(Records shown Opens)
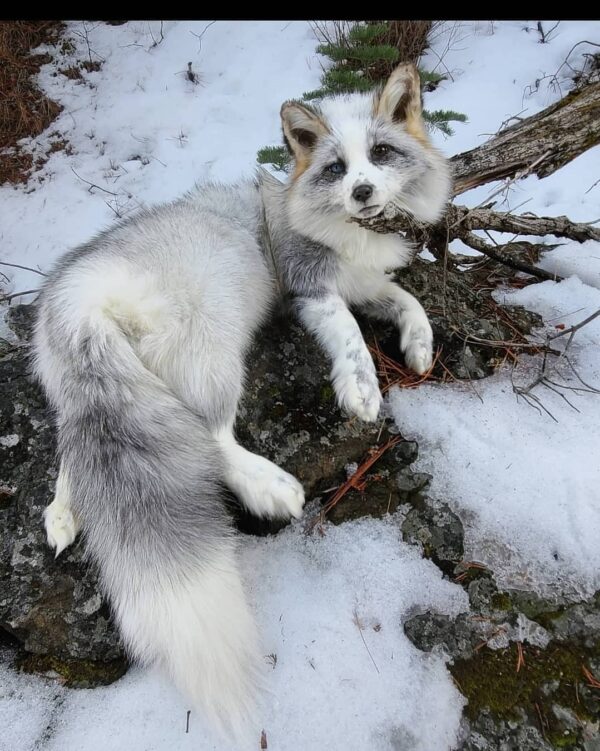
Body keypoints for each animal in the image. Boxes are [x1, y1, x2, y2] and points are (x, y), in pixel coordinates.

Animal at [34, 62, 450, 735]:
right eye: (337, 167)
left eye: (382, 154)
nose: (363, 192)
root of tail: (81, 301)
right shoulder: (311, 286)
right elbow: (351, 334)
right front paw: (361, 387)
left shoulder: (365, 282)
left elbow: (409, 302)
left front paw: (417, 346)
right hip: (213, 352)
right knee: (208, 436)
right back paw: (268, 486)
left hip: (90, 393)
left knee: (77, 449)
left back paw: (65, 514)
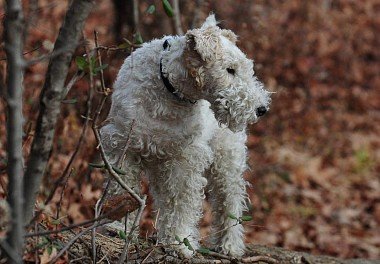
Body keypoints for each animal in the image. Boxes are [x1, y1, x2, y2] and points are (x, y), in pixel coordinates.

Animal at [101, 15, 270, 256]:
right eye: (230, 69)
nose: (261, 109)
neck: (169, 91)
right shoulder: (123, 144)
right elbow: (122, 188)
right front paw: (117, 227)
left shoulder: (185, 158)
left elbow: (181, 203)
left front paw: (179, 242)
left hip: (227, 160)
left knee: (229, 202)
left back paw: (229, 245)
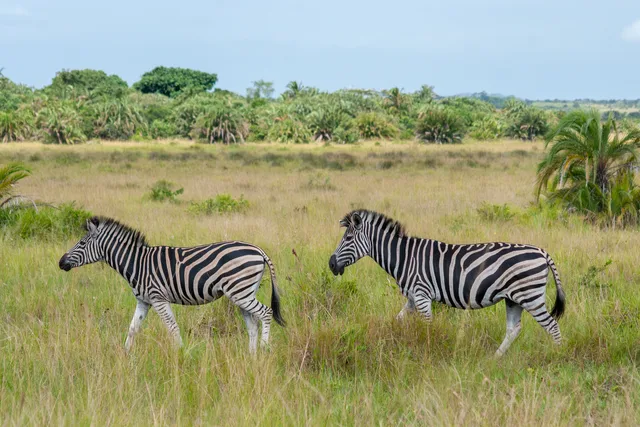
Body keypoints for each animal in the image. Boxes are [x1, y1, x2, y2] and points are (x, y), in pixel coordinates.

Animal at [59, 216, 285, 353]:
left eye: (81, 243)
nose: (61, 262)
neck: (137, 263)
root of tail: (258, 249)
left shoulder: (158, 298)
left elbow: (172, 328)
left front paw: (181, 354)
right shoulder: (144, 301)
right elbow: (133, 329)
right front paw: (125, 355)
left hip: (241, 292)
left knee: (265, 313)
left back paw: (264, 350)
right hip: (243, 293)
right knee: (252, 325)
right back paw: (251, 357)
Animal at [328, 210, 566, 357]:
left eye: (348, 239)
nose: (331, 264)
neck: (404, 257)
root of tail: (542, 251)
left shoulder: (422, 294)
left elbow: (428, 326)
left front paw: (428, 350)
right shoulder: (412, 298)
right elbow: (397, 321)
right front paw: (387, 340)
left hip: (530, 296)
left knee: (552, 325)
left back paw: (557, 355)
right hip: (513, 299)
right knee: (513, 329)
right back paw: (494, 359)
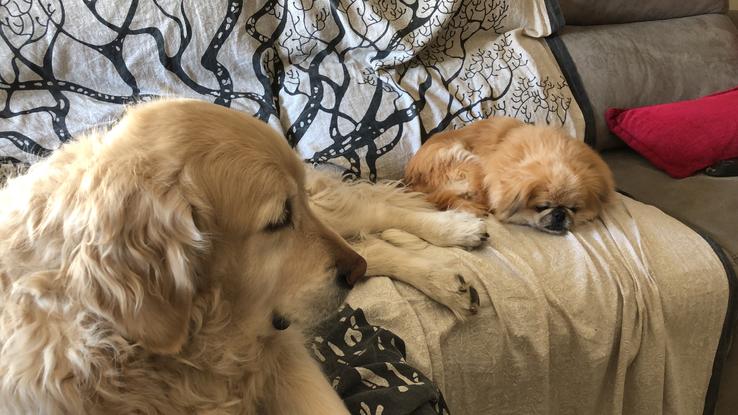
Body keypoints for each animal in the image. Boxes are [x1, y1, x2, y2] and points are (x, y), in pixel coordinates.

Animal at [0, 99, 484, 414]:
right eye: (278, 219)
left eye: (290, 208)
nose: (351, 273)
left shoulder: (280, 355)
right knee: (374, 247)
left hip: (328, 209)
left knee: (377, 214)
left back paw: (457, 232)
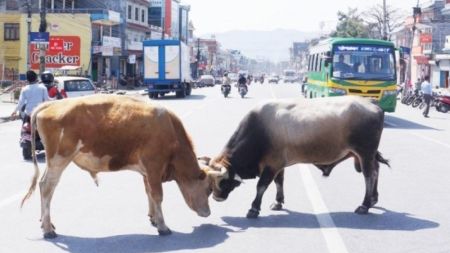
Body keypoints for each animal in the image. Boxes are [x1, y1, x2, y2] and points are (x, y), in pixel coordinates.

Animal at [22, 94, 214, 238]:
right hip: (59, 159)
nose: (208, 213)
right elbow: (158, 195)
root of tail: (50, 104)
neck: (171, 131)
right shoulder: (154, 166)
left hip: (53, 161)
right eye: (208, 189)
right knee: (47, 187)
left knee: (43, 185)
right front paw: (163, 226)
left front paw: (153, 217)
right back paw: (48, 229)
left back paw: (46, 224)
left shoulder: (147, 172)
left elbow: (149, 193)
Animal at [204, 96, 390, 218]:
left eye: (222, 180)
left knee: (369, 175)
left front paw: (254, 209)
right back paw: (373, 199)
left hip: (365, 154)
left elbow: (261, 186)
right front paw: (278, 202)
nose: (217, 198)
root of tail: (371, 102)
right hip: (365, 155)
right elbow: (279, 182)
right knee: (377, 169)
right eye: (210, 181)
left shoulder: (271, 166)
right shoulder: (278, 165)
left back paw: (364, 205)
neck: (258, 131)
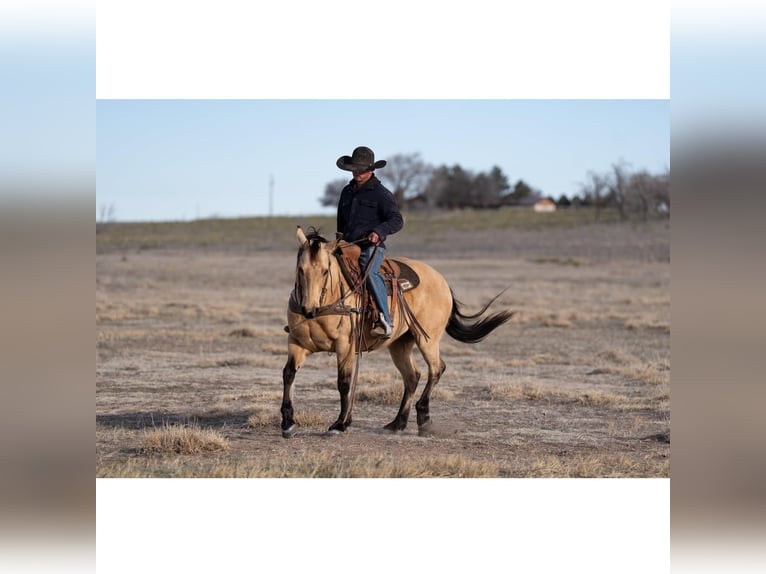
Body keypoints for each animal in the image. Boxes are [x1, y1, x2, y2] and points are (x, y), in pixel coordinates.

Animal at [280, 227, 512, 438]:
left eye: (325, 271)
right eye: (301, 269)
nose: (308, 310)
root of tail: (441, 280)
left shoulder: (345, 346)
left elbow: (344, 383)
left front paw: (340, 424)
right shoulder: (296, 342)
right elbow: (288, 373)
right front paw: (288, 422)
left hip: (427, 340)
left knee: (436, 369)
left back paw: (424, 418)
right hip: (400, 344)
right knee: (412, 376)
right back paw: (398, 423)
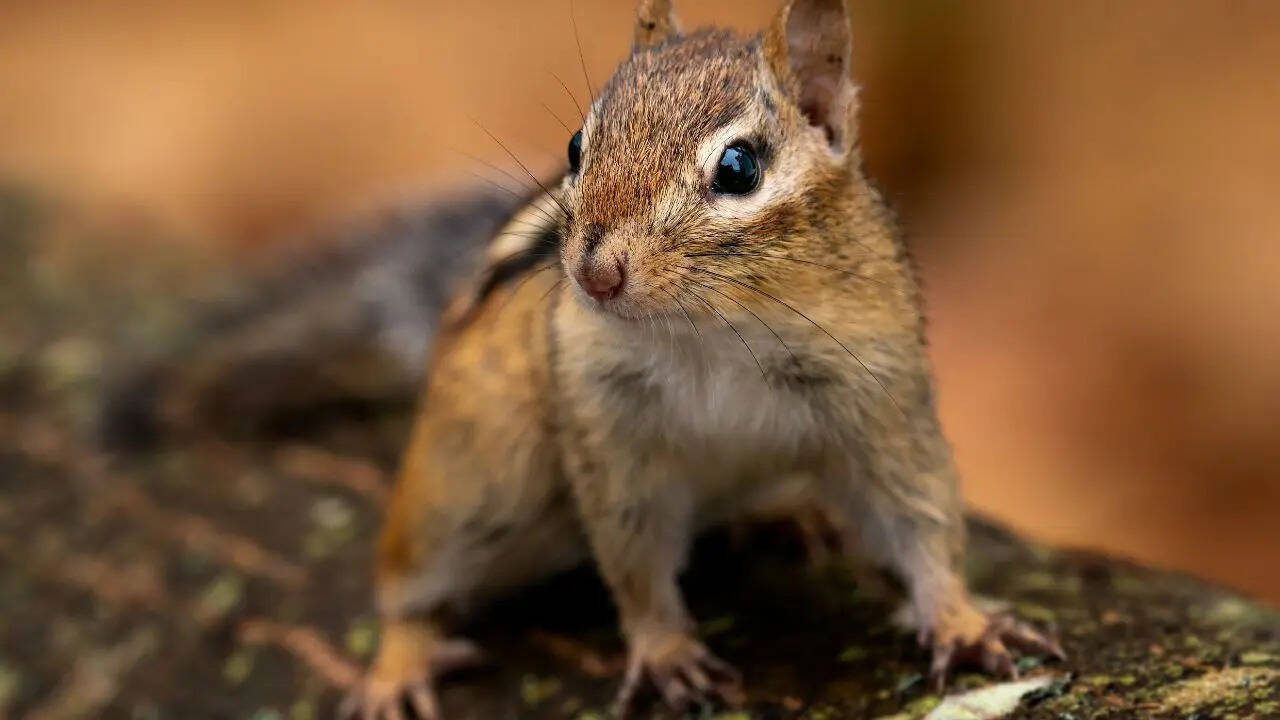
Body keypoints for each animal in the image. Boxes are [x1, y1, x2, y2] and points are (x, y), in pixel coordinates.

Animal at [342, 0, 1064, 718]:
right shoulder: (611, 434)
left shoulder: (880, 396)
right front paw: (665, 651)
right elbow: (634, 559)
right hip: (473, 478)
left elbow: (921, 516)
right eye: (577, 146)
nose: (594, 276)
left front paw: (963, 622)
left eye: (739, 168)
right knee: (408, 583)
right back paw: (398, 667)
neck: (718, 330)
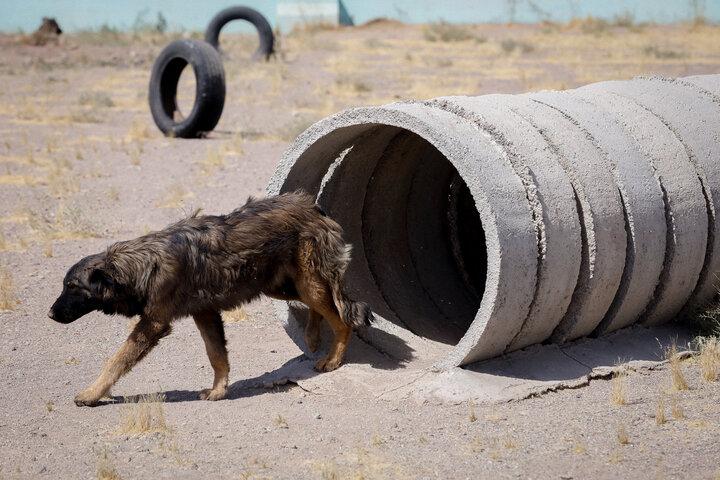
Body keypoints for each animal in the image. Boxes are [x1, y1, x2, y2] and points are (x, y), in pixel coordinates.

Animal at [48, 191, 374, 404]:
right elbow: (217, 356)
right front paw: (218, 391)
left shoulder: (153, 325)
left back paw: (332, 360)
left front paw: (91, 394)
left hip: (305, 284)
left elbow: (116, 361)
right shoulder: (205, 314)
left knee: (342, 319)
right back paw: (312, 338)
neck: (142, 265)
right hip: (280, 286)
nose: (50, 314)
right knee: (322, 308)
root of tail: (313, 207)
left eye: (72, 287)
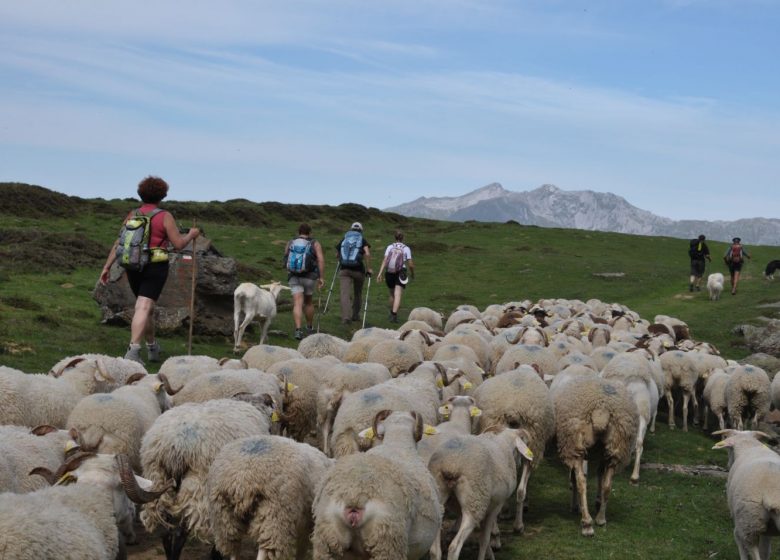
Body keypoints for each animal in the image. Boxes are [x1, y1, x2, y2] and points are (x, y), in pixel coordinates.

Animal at [426, 426, 536, 556]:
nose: (520, 463)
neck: (505, 444)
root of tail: (451, 464)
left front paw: (491, 554)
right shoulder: (496, 505)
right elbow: (484, 539)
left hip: (440, 501)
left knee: (435, 550)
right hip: (475, 503)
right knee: (454, 547)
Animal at [552, 374, 636, 536]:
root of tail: (601, 410)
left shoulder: (574, 450)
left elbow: (575, 478)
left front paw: (575, 506)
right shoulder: (602, 455)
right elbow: (600, 475)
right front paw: (597, 501)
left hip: (575, 445)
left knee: (581, 482)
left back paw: (586, 524)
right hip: (615, 449)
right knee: (608, 485)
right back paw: (601, 519)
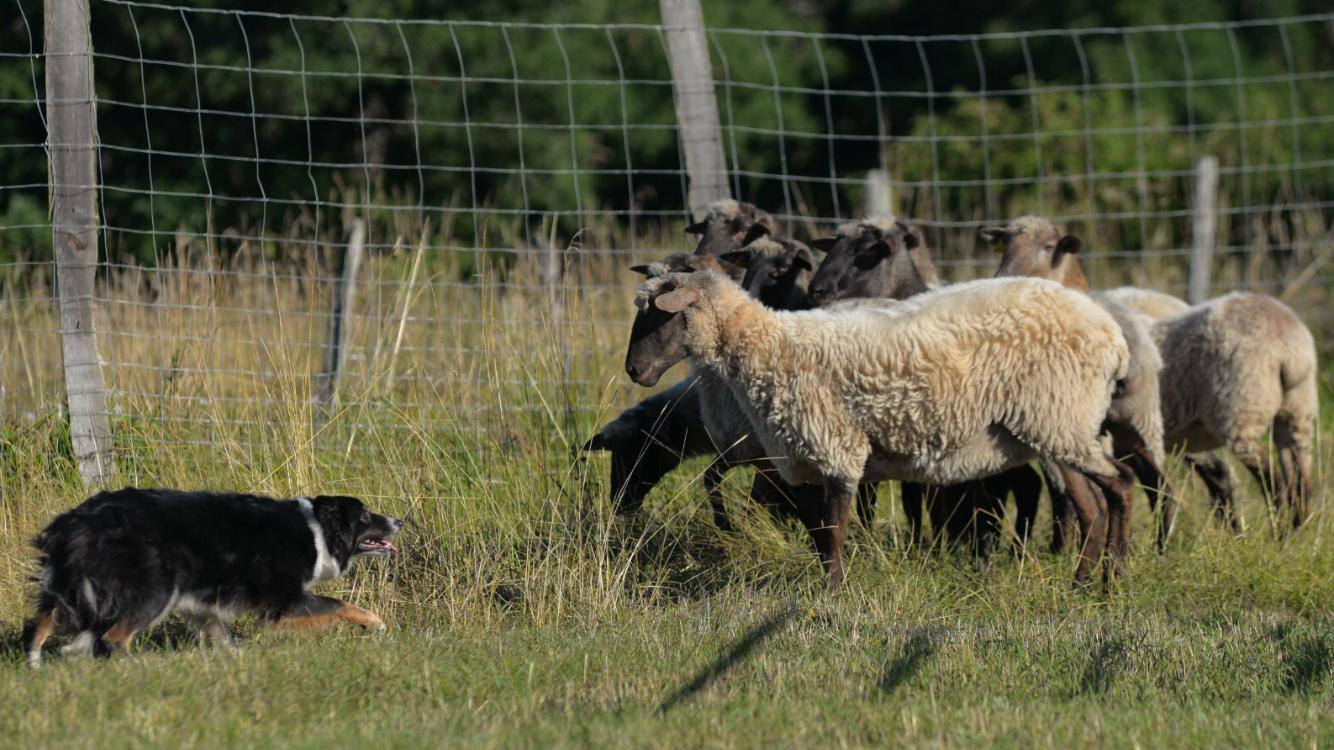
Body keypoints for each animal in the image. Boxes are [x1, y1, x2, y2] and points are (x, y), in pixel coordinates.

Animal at [20, 485, 402, 664]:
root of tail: (78, 520)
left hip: (77, 587)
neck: (317, 530)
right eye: (365, 516)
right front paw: (377, 624)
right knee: (115, 636)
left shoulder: (203, 603)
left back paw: (34, 667)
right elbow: (339, 604)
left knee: (42, 622)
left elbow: (223, 636)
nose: (399, 520)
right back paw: (137, 667)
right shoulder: (284, 601)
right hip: (155, 589)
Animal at [624, 269, 1136, 589]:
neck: (765, 348)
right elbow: (819, 536)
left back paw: (1111, 577)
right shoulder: (804, 460)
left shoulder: (834, 446)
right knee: (1094, 504)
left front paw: (832, 597)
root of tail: (1113, 337)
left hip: (1059, 417)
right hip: (1060, 425)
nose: (633, 370)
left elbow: (833, 533)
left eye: (658, 315)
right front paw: (827, 588)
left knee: (1120, 486)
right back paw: (1089, 582)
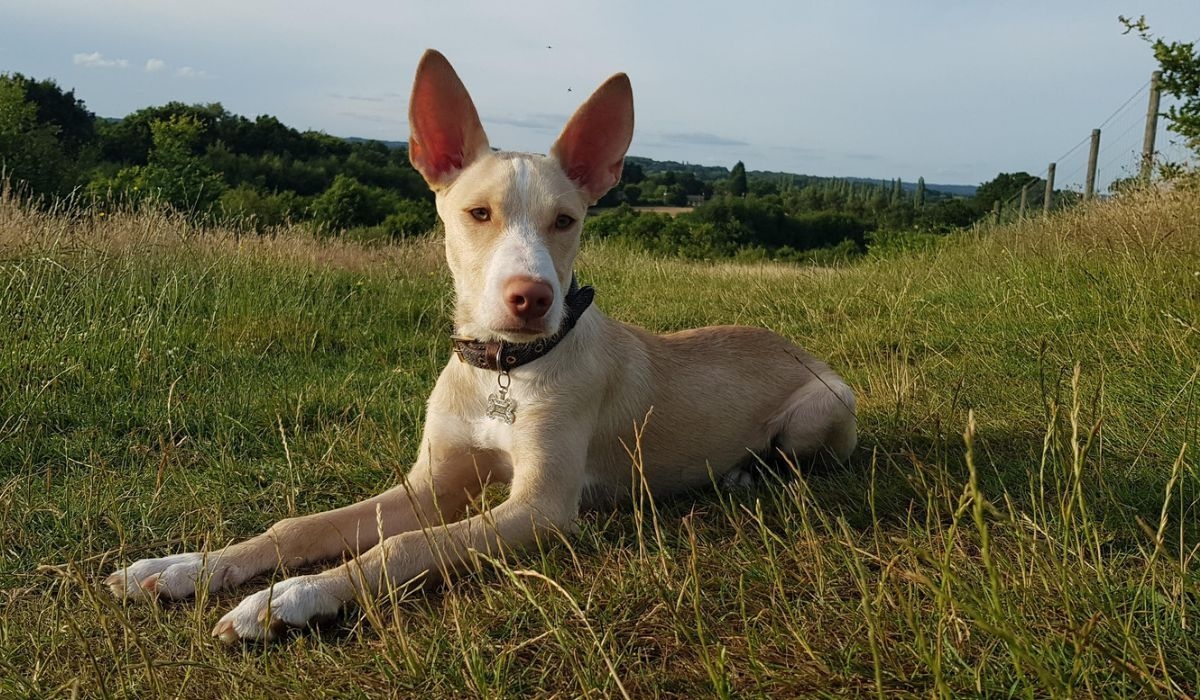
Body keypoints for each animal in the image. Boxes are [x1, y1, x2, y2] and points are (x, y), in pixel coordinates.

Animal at [103, 49, 854, 643]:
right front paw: (186, 567)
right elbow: (302, 527)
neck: (505, 371)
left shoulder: (539, 509)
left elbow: (405, 547)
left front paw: (290, 599)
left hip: (824, 408)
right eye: (478, 213)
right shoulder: (431, 484)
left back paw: (747, 473)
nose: (532, 298)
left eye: (566, 220)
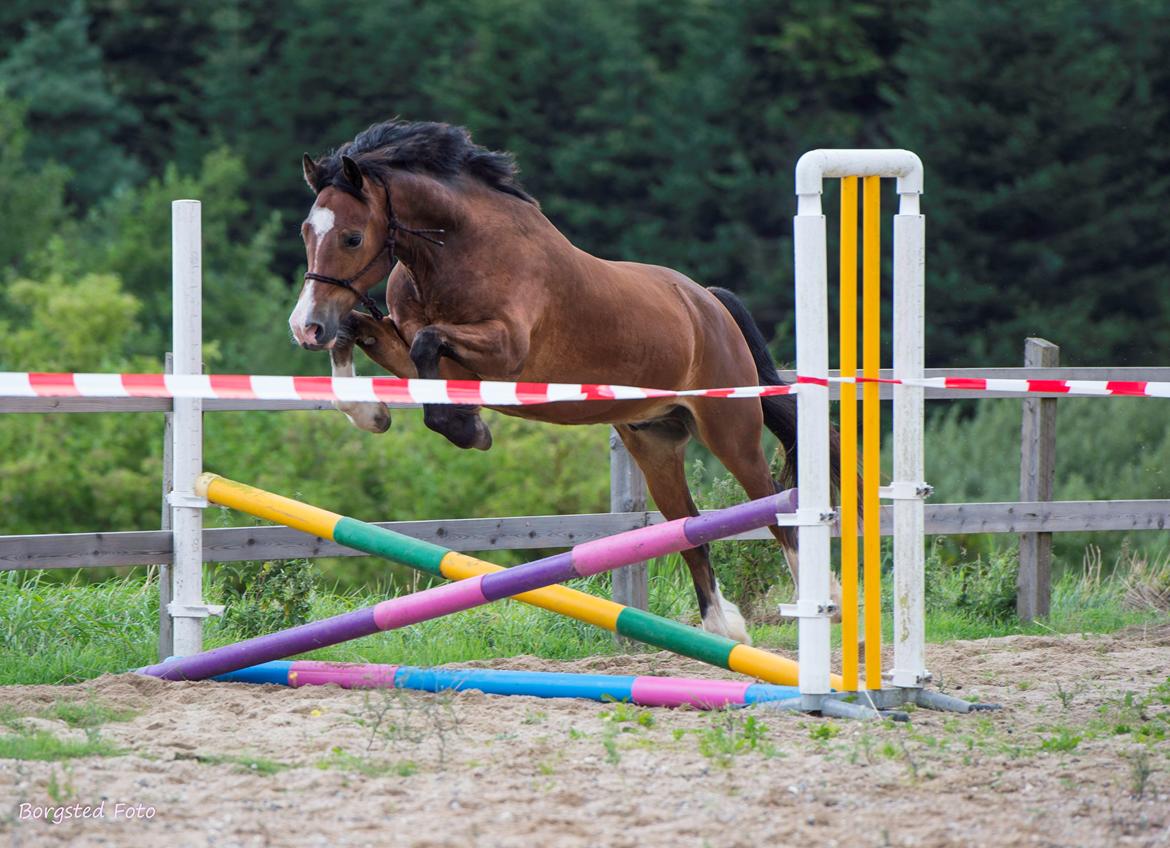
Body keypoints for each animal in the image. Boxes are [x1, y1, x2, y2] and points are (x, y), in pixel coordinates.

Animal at [292, 119, 842, 640]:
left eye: (352, 237)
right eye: (305, 233)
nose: (305, 326)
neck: (457, 253)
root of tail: (707, 302)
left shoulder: (504, 353)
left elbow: (427, 344)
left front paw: (470, 429)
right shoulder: (414, 349)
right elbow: (361, 332)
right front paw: (372, 414)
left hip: (730, 431)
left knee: (774, 506)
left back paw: (820, 601)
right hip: (655, 441)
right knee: (687, 524)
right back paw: (722, 627)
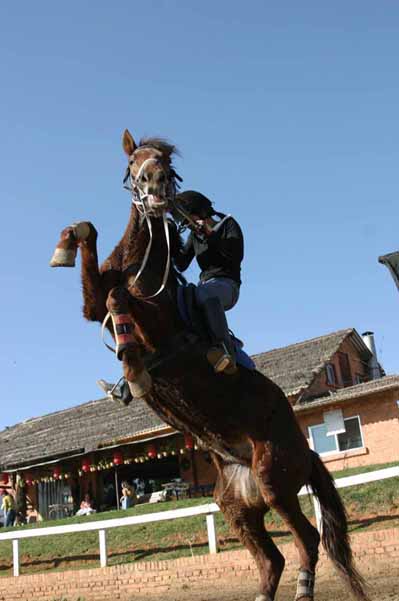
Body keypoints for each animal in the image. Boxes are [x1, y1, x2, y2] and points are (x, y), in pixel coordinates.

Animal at [52, 131, 368, 600]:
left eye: (166, 163)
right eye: (134, 162)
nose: (156, 184)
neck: (142, 266)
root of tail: (307, 450)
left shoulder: (155, 322)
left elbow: (119, 297)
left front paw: (135, 374)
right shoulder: (94, 305)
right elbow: (93, 254)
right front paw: (64, 249)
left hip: (275, 481)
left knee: (307, 539)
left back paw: (303, 589)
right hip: (237, 505)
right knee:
(Records shown Closes)
> **Required work**:
The lines above from the line with "right knee: (208, 436)" through the line with "right shoulder: (123, 144)" are to be given again word for word, with no pictures among them.

> **Result of the task**:
right knee: (208, 436)
right back paw: (268, 486)
left hip: (90, 393)
left knee: (77, 449)
left back paw: (65, 514)
Body keypoints for each animal in the image. Boxes are [x1, y1, x2, y2] and points are (x, y), in pixel coordinates.

Animal at [101, 15, 270, 256]:
right eye: (230, 69)
nose: (261, 109)
neck: (169, 91)
right shoulder: (123, 144)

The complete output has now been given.